В хорошем настроении Кыдырма любил потренькать на домбре. Сейчас настроение у него было тягостное, однако он поправил деку самодельной домбры, натянул посильнее нижнюю струну и заиграл не печальную и тягостную мелодию, под стать своему настроению, а нечто бодрое, полное надежд. Хозяин дома, который вначале равнодушно прислушивался к игре гостя, вытаращил глаза на мозолистые пальцы Кыдырмы. Его руки, с детства привыкшие к кетменю, оказались проворными и ловкими, они творили сейчас чудесную музыку, способную растопить любую мерзлоту в душе. Комнату заполнила сочная, неукротимая мелодия, богатая чувством, заставившая трепетать душу.
Кыдырма и сам удивился, раньше у него не получалось такой живой игры. Было одно лишь треньканье, утомлявшее слух.
Он перестал играть; все долгое время сидели молча, да и сам Кыдырма поник головой, взгляд его потух.
Когда мясо было уже готово, в дом вошли гости, для которых всегда было забронировано самое почетное место. Это были директор совхоза и уполномоченный, который продолжал говорить на ходу:
— Видел я посевы соседнего совхоза, где руководят пять шутов-трепачей. Ничего хорошего. А языком болтать они мастера.
И он скрипуче рассмеялся. Этот совхоз был их давним соперником в соревновании между районами. Хозяин дома недовольно поморщился.
— Не знаю, как у них. А у нас темп косьбы ударный, уберем до последней травинки.
И началась обычная беседа о делах совхозных, о делах соседей, о насущных заботах, тревогах и хлопотах. Непонятно почему, но на душе у Кыдырмы стало как-то спокойней, и он с удовольствием принялся за мясо.
Когда он вышел из дома, поблагодарив гостеприимного хозяина, на улице было уже темно. Жена его ушла раньше. Таков был обычай в этих краях — в гости супруги приходят вместе, а расходятся порознь. Мягкий ветерок, веявший днем с севера, превратился сейчас в воющий злобный ветер.

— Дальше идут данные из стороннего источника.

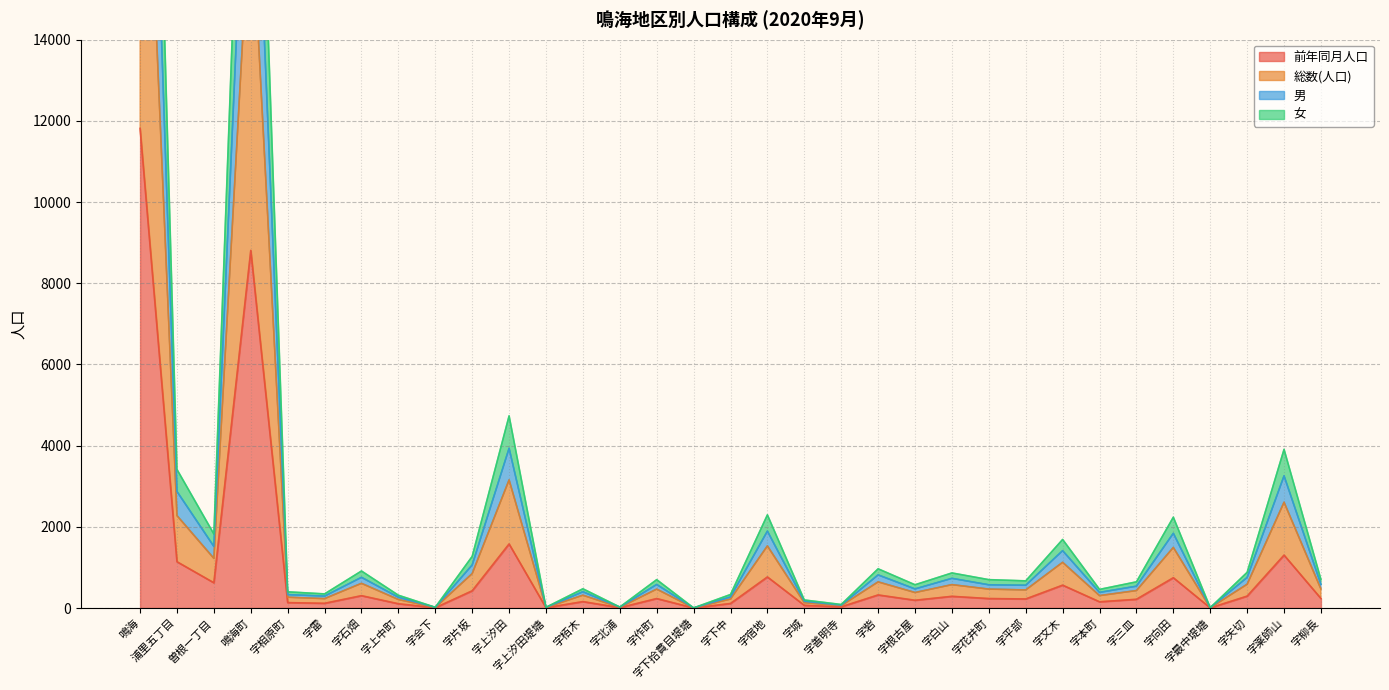

Between 曽根一丁目 and 浦里五丁目, which is larger?

浦里五丁目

Кыдырма шел мимо совхозного сада и думал, что пока это еще не сад, а так, одно название. Прежде здесь был ток, и почва превратилась в камень. Кыдырме еле удалось кое-как разрыхлить ее, он затупил не один кетмень, и все же дело свое сделал. Может быть, и вырастет сад.
Молодые, гибкие саженцы гнулись под напором ветра. Когда он рыхлил землю для этого сада, ему показалось, что в некоторых местах почва больна. К кетменю прилипал бледно-серый солончак. Даже если молодые побеги, пересаженные из питомника, и укрепят свои корни, все равно ничего хорошего от этого места ждать нельзя. Лишняя соль в почве — беда для саженца: кора растрескается, корни погибнут от соли, листья могут пожелтеть среди лета.